Quel que soit l’endroit, voler de nuit avec un drone est formellement interdit. Surtout lorsque l’on sait qu’un pilote doit toujours garder son drone à vue, chose beaucoup plus compliquée à réaliser de nuit bien que la plupart des modèles soient équipés de led, ne l’utilisez pas comme prétexte pour une escapade nocturne. Les objets qui entourent le drone sont pas éclairés, et le risque de collision est difficile à éviter dans ces conditions. En tous cas, même les drones DJI relativement simple d’utilisation et équipés de capteurs, ne seront plus capables de détecter les obstacles dans la pénombre.

 

2 Responses

  1. Alexandre THOMAS
    Alexandre THOMAS
    |

    Bonjour, vous avez raison, la loi n’impose pas de demander l’avis au propriétaire du terrain survolé.

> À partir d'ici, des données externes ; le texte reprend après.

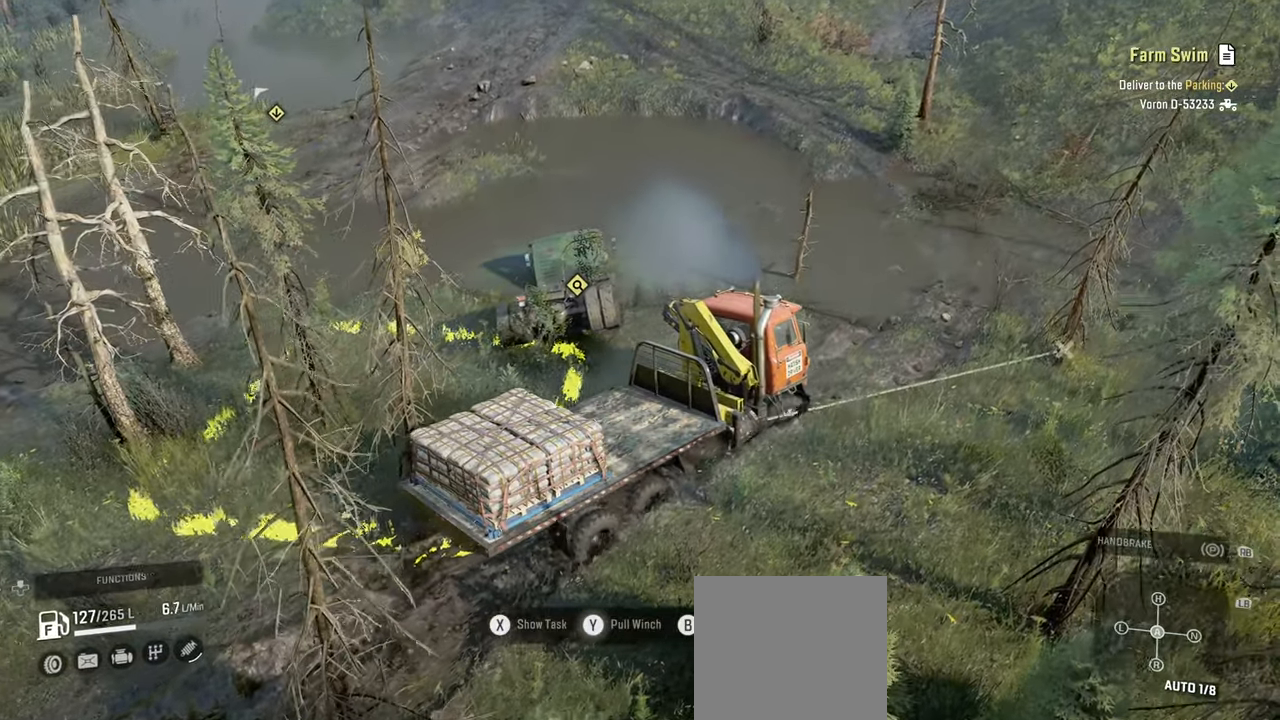
{"buttons": ["Y", "R2"], "left_stick": "up-right", "right_stick": "center", "events": []}
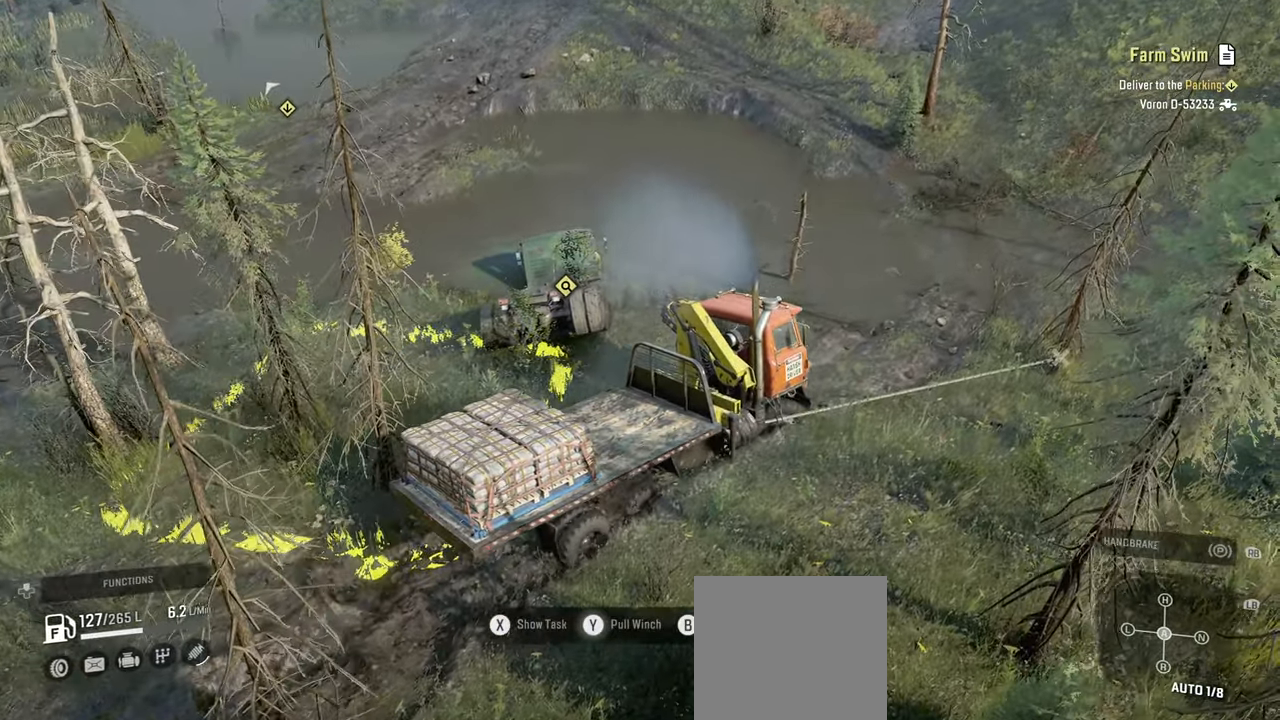
{"buttons": ["Y", "R2"], "left_stick": "up", "right_stick": "center", "events": [[134, "left_stick", "up-left"], [467, "left_stick", "up"]]}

Par contre, cela peut s’avérer utile de le faire dans certains cas, par respect et courtoisie et pour pouvoir travailler dans des conditions sereines !

  2. Malik Recoing
    Malik Recoing
    |

    Bonjour,

    Votre article est très clair et très utile pour les débutants. Cependant vous écrivez : “Il est interdit de survoler un terrain privé sans un accord préalable du propriétaire”.

    Sur quelle loi ou règlement fondez-vous cette règle ? Je sais que que ce principe semble de bon sens à priori mais je crois savoir qu’il n’est pas fondé en droit et que la diffusion de cet à priori nuit à la pratique du drone, en particulier aux professionnels.

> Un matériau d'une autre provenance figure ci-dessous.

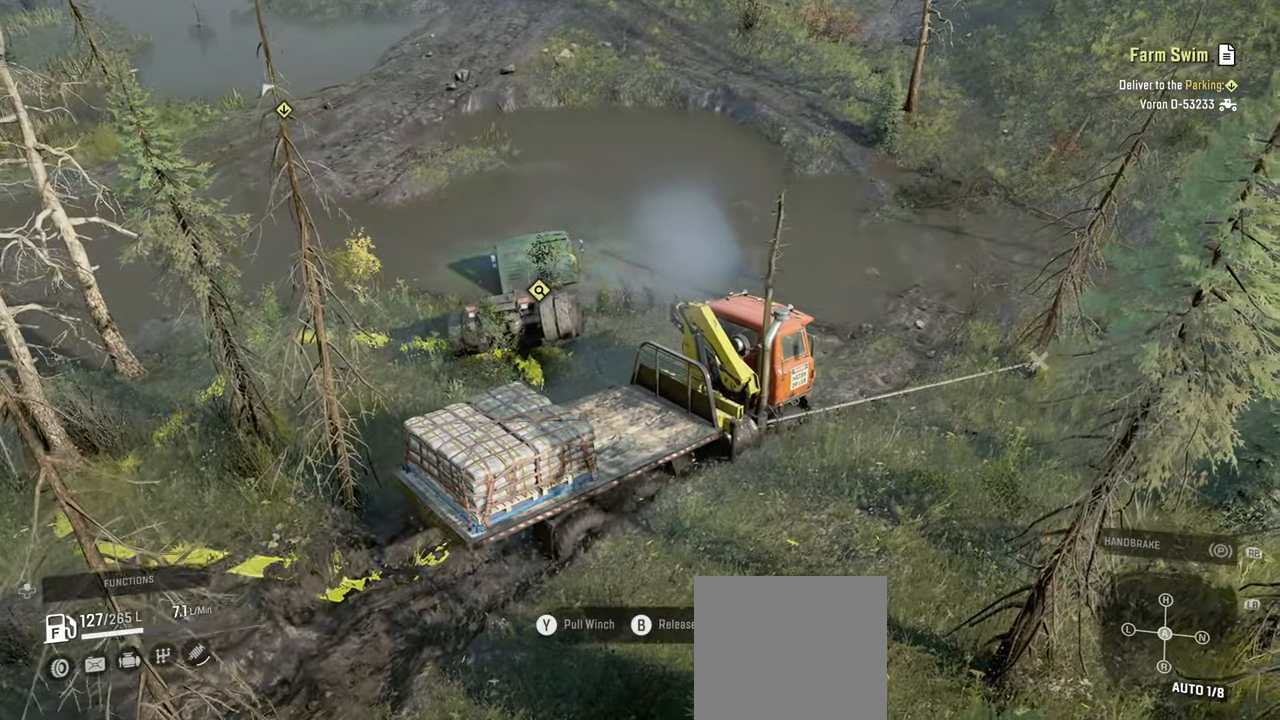
{"buttons": ["Y", "R2"], "left_stick": "up", "right_stick": "center", "events": [[34, "left_stick", "up-right"], [217, "left_stick", "up"]]}
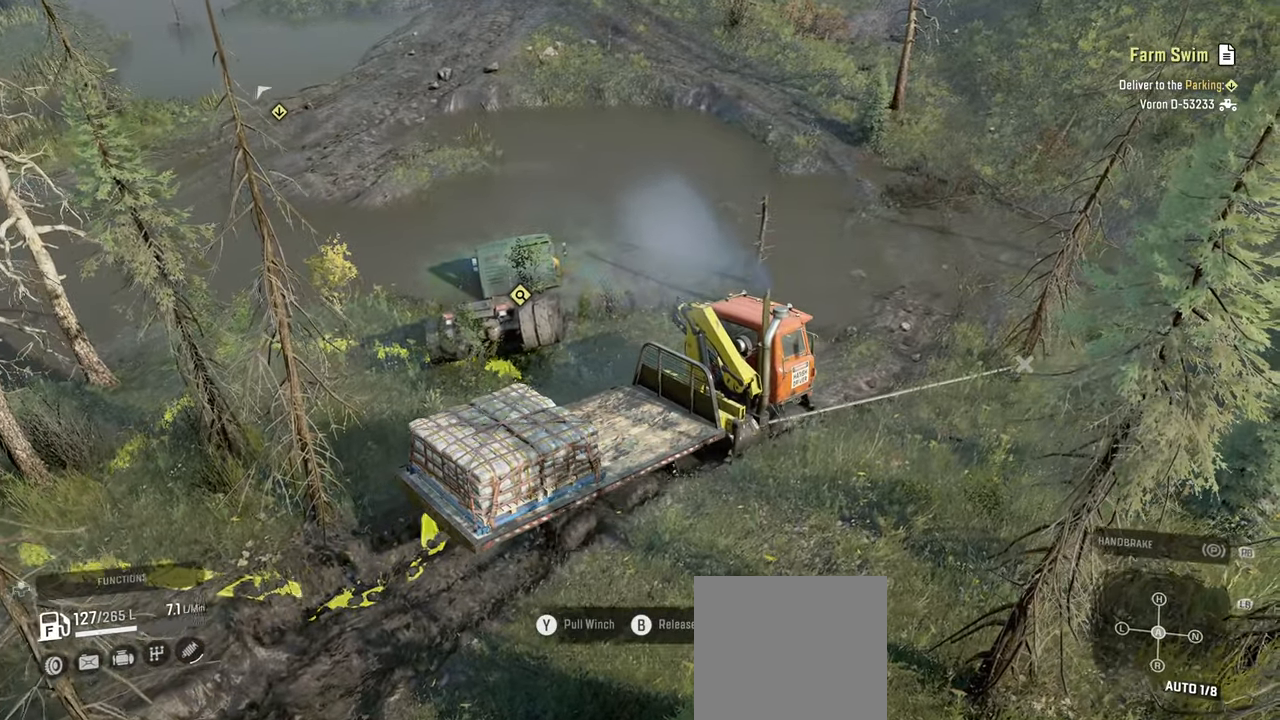
{"buttons": ["Y", "R2"], "left_stick": "center", "right_stick": "center", "events": [[34, "left_stick", "up-right"], [317, "left_stick", "center"]]}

    En pratique il faut imaginer ce qu’implique “demander l’accord du propriétaire” :
    1- Quelles sont les limites de cette propriété, dans bien des cas les plans cadastral sont insuffisants et lorsqu’on en vient à un litige il faut un géomètre expert pour les déterminer.
    2 – Qui est le propriétaire ? Même pour un notaire cela demande une requête complexe, dont la procédure peut prendre plusieurs jours. Alors pour un particulier… Et dans beaucoup de cas le propriétaire est une personne morale ce qui demande encore une recherche pour déterminer qui est le représentant en capacité de donner une telle autorisation.
    3 – Etre propriétaire ne veux pas du tout dire être en jouissance du lieu, il y a les fermages, les locations, les baux emphytéotique, et un tas d’autre cas particuliers où ce n’est pas le propriétaire qui a son mot à dire.

    Donc le principe semble de bon sens, mais il est naïf vis-a-vis de la réalité. Dans la pratique : si notre vol déborde largement chez un voisin, sans survoler de personne, et sans que ce voisin ou sa maison devienne le sujet de la captation, il n’y a pas de “trouble de la jouissance” ni “effraction” ni “atteinte à la dignité” ni “violation de la vie privée”. Je pense que la réglementation est maintenant suffisamment fournie pour ne pas lui en rajouter des chapitres inapplicables.

    Merci pour vos précisions.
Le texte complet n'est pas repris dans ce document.